Dedim ya... Bazıları sırtımızdan zevk yapar, zavallı halk da belasını çeker. Sen zanneden Rumların hepsi da EOKA’cıdır? Yok öyle birşey. EOKA’cı manyaglar birkaç bin gişi. Ama guvvet onların elinde. Laf aramızda bizim tarafda da öyle. Aşırılar aslında çok fazla değil ama güç onların elinde. Rumlar bir manyaklık yapar, bizimkiler garşılık verir. Sonunda da işde böyle olur.
- Peki ne olacak sonunda?
- Bilirim? Kim bilir zanneden?
- .......
- Sen bilirmin hani bazı olayların arkasında TMT vardı? Hep Rumlar değildi ya...

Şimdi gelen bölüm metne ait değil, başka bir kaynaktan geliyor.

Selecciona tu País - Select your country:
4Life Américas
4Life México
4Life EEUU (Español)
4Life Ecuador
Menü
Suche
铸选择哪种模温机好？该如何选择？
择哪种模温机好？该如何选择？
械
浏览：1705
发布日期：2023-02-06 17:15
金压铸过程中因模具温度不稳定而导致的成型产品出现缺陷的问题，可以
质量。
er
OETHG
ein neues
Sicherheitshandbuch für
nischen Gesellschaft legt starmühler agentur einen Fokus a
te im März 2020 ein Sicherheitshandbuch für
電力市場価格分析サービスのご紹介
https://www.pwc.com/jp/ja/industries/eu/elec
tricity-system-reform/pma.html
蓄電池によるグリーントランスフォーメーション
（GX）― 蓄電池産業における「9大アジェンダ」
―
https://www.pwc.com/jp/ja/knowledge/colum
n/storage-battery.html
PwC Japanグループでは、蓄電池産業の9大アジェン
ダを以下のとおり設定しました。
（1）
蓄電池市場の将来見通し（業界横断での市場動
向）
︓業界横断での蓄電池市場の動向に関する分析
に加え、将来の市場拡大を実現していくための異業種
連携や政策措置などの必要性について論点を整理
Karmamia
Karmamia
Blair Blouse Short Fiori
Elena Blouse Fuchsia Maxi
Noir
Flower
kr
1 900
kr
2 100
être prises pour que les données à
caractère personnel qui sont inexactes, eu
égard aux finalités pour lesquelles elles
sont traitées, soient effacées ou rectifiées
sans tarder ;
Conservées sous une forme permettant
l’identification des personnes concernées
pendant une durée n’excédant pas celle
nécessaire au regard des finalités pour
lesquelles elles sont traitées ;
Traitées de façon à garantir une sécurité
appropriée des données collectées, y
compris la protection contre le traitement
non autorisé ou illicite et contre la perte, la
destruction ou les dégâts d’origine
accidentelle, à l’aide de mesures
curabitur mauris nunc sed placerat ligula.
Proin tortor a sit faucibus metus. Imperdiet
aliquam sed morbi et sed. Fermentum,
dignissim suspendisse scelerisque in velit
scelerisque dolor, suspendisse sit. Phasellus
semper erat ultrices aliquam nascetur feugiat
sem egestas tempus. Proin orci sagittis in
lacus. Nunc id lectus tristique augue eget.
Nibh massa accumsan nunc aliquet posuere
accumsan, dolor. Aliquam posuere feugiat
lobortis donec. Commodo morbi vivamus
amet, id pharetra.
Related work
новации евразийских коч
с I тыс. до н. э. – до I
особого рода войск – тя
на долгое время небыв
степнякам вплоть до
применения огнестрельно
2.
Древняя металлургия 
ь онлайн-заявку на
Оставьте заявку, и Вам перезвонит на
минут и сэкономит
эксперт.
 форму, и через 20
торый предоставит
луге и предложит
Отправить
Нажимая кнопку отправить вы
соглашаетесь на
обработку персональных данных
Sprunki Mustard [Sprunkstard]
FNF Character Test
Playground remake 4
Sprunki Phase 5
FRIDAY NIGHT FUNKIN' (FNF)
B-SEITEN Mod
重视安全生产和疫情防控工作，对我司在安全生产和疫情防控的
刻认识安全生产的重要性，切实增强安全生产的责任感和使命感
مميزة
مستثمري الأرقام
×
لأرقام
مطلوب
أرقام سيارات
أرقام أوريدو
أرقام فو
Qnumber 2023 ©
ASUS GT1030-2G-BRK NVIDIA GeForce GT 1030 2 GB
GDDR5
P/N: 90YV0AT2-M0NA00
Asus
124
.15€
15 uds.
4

Bazı bomba olaylarını TMT yapdıydı ama Rumların üstüne attılar.
- Neden?
- E çünkü Rumlarla Türklerin arasının açılmasını isterlerdi. Öyle emir aldılardı..
Gavurların da yapdığı çok şey var ama... Neticeye bak sen..Neticede birbirimize girdik ya.
- Tuncer Hocayı da Türkler vurmuş galiba?
- Doğrudur. Ama yanlışlıgla oldu o.. Rum zanneddiler o garmaşanın içinde.
Zavallılar bok yoluna giddiler.
- Yazık oldu adamlara.. Bizim ilkokulda çok sevdiğimiz bir hocaydı Tuncer hoca...
- Alah rahmet eylesin. Çok iyi bir adamdı. Ben da tanırdım.
Yürüyüp gitti. Yeniden dikkatimi Ledra Palace Otele verdim verebileceğim kadar.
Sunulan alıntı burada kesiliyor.